"Steve Waterman's an awful nice feller," exclaimed Ivory Dunn just then. Stephen had been looking intently across the river, watching the Shapleys' side door, from which Rose might issue at any moment; and at this point in the discussion he had lounged away from the group, and, moving toward the bridge, began to throw pebbles idly into the water.
"He's an awful smart driver for one that don't foiler drivin' the year round," continued Ivory; "and he's the awfullest clean-spoken, soft-spoken feller I ever see.""There's be'n two black sheep in his family a'ready, an' Steve kind o' feels as if he'd ought to be extry white," remarked Jed Towle. "You fellers that belonged to the old drive remember Pretty Quick Waterman well enough? Steve's mother brought him up."Yes; most of them remembered the Waterman twins, Stephen's cousins, now both dead,--Slow Waterman, so moderate in his steps and actions that you had to fix a landmark somewhere near him to see if he moved; and Pretty Quick, who shone by comparison with his twin.
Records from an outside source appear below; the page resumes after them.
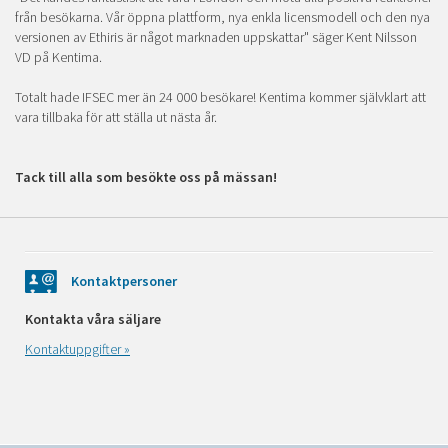
från besökarna. Vår öppna plattform, nya enkla licensmodell och den nya
versionen av Ethiris är något marknaden uppskattar" säger Kent Nilsson
VD på Kentima.
Totalt hade IFSEC mer än 24 000 besökare! Kentima kommer självklart att
vara tillbaka för att ställa ut nästa år.
Tack till alla som besökte oss på mässan!
Kontaktpersoner
Kontakta våra säljare
Kontaktuppgifter »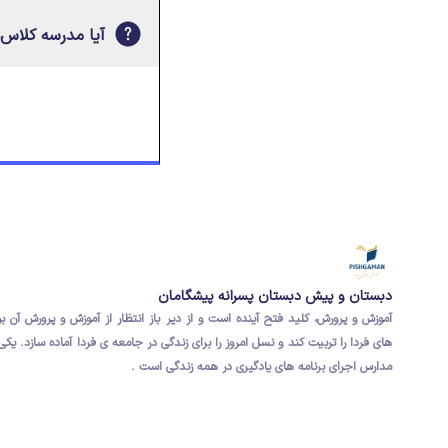
آیا مدرسه کلاس‌ه
دبستان و پیش دبستان پسرانه پیشگامان
آموزش و پرورش، کلید فتح آینده است و از دیر باز انتظار از آموزش و پرورش آن ب
های فردا
را تربیت کند و نسل امروز را برای
زندگی در جامعه ی فردا
آماده سازد.
یکی 
مدارس اجرای برنامه های یادگیری در همه زندگی است .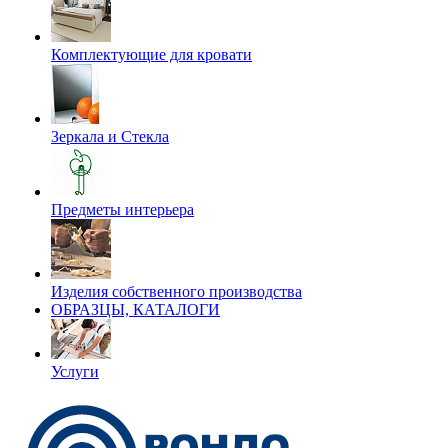
Комплектующие для кровати
Зеркала и Стекла
Предметы интерьера
Изделия собственного производства
ОБРАЗЦЫ, КАТАЛОГИ
Услуги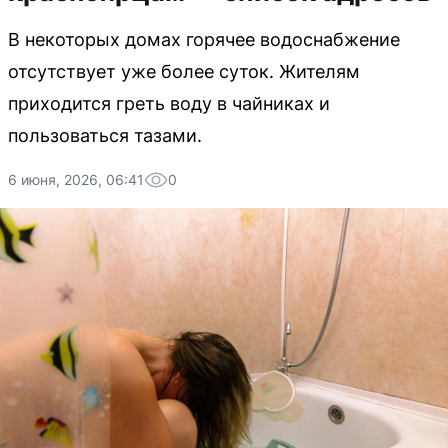
В некоторых домах горячее водоснабжение
отсутствует уже более суток. Жителям
приходится греть воду в чайниках и
пользоваться тазами.
6 июня, 2026, 06:41
0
"I'd kind o' forgot that Pretty Quick Waterman was cousin to Steve," said the under boss; "he never worked with me much, but he wa'n't cut off the same piece o' goods as the other Watermans. Great hemlock! but he kep' a cussin' dictionary, Pretty Quick did! Whenever he heard any new words he must 'a' writ 'em down, an' then studied 'em all up in the winter- time, to use in the spring drive.""Swearin''s a habit that hed ought to be practiced with turrible caution," observed old Mr. Wiley, when the drivers had finished luncheon and taken out their pipes. "There's three kinds o' swearin',--plain swearin', profane swearin', an' blasphemious swearin'. Logs air jest like mules: there's times when a man can't seem to rip up a jam in good style 'thout a few words that's too strong for the infant classes in Sunday-schools; but a man hedn't ought to tempt Providence. When he's ridin' a log near the falls at high water, or cuttin' the key-log in a jam, he ain't in no place for blasphemious swearin'; jest a little easy, perlite'damn' is 'bout all he can resk, if he don't want to git drownded an' hev his ghost walkin' the river-banks till kingdom come.
"You an' I, Long, was the only ones that seen Pretty Quick go, wa'n't we?" continued Old Kennebec, glancing at Long Abe Dennett (cousin to Short Abe), who lay on his back in the grass, the smoke-wreaths rising from his pipe, and the steel spikes in his heavy, calked-sole boots shining in the sun.
"There was folks on the bridge," Long answered, "but we was the only ones near enough to see an' hear. It was so onexpected, an' so soon over, that them as was watchin' upstream, where the men was to work on the falls, wouldn't 'a' hed time to see him go down. But I did, an' nobody ain't heard me swear sence, though it's ten years ago. I allers said it was rum an' bravadder that killed Pretty Quick Waterman that day. The boys hedn't give him a 'dare' that he hedn't took up. He seemed like he was possessed, an' the logs was the same way; they was fairly wild, leapin' around in the maddest kind o' water you ever see. The river was b'ilin' high that spring; it was an awful stubborn jam, an' Pretty Quick, he'd be'n workin' on it sence dinner.""He clumb up the bank more'n once to have a pull at the bottle that was hid in the bushes," interpolated Mr. Wiley.